Exercise instructions
Return exactly, with nothing added, the lines from the one that contains "internet, eau chaude et froide dans la" through the end of the listing below, pictures excluded.

Information given
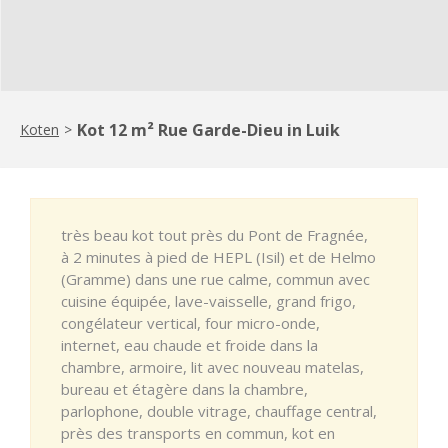
Kot 12 m² Rue Garde-Dieu in Luik
Koten
>
très beau kot tout près du Pont de Fragnée,
à 2 minutes à pied de HEPL (Isil) et de Helmo
(Gramme) dans une rue calme, commun avec
cuisine équipée, lave-vaisselle, grand frigo,
congélateur vertical, four micro-onde,
internet, eau chaude et froide dans la
chambre, armoire, lit avec nouveau matelas,
bureau et étagère dans la chambre,
parlophone, double vitrage, chauffage central,
près des transports en commun, kot en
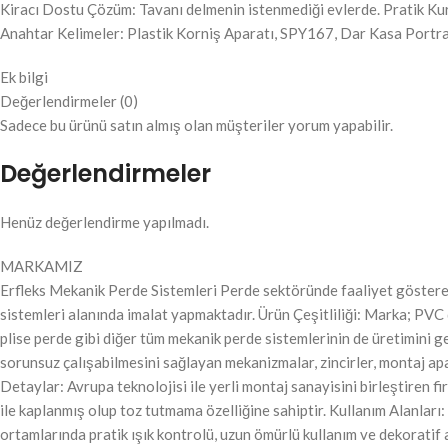
Kiracı Dostu Çözüm: Tavanı delmenin istenmediği evlerde. Pratik Kur
Anahtar Kelimeler: Plastik Korniş Aparatı, SPY167, Dar Kasa Portra
Ek bilgi
Değerlendirmeler (0)
Sadece bu ürünü satın almış olan müşteriler yorum yapabilir.
Değerlendirmeler
Henüz değerlendirme yapılmadı.
MARKAMIZ
Erfleks Mekanik Perde Sistemleri Perde sektöründe faaliyet gösteren 
sistemleri alanında imalat yapmaktadır. Ürün Çeşitliliği: Marka; PVC 
plise perde gibi diğer tüm mekanik perde sistemlerinin de üretimini 
sorunsuz çalışabilmesini sağlayan mekanizmalar, zincirler, montaj apa
Detaylar: Avrupa teknolojisi ile yerli montaj sanayisini birleştiren 
ile kaplanmış olup toz tutmama özelliğine sahiptir. Kullanım Alanları:
ortamlarında pratik ışık kontrolü, uzun ömürlü kullanım ve dekoratif a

Problem solution
internet, eau chaude et froide dans la
chambre, armoire, lit avec nouveau matelas,
bureau et étagère dans la chambre,
parlophone, double vitrage, chauffage central,
près des transports en commun, kot en
Kiracı Dostu Çözüm: Tavanı delmenin istenmediği evlerde. Pratik Kur
Anahtar Kelimeler: Plastik Korniş Aparatı, SPY167, Dar Kasa Portra
Ek bilgi
Değerlendirmeler (0)
Sadece bu ürünü satın almış olan müşteriler yorum yapabilir.
Değerlendirmeler
Henüz değerlendirme yapılmadı.
MARKAMIZ
Erfleks Mekanik Perde Sistemleri Perde sektöründe faaliyet gösteren 
sistemleri alanında imalat yapmaktadır. Ürün Çeşitliliği: Marka; PVC 
plise perde gibi diğer tüm mekanik perde sistemlerinin de üretimini 
sorunsuz çalışabilmesini sağlayan mekanizmalar, zincirler, montaj apa
Detaylar: Avrupa teknolojisi ile yerli montaj sanayisini birleştiren 
ile kaplanmış olup toz tutmama özelliğine sahiptir. Kullanım Alanları:
ortamlarında pratik ışık kontrolü, uzun ömürlü kullanım ve dekoratif a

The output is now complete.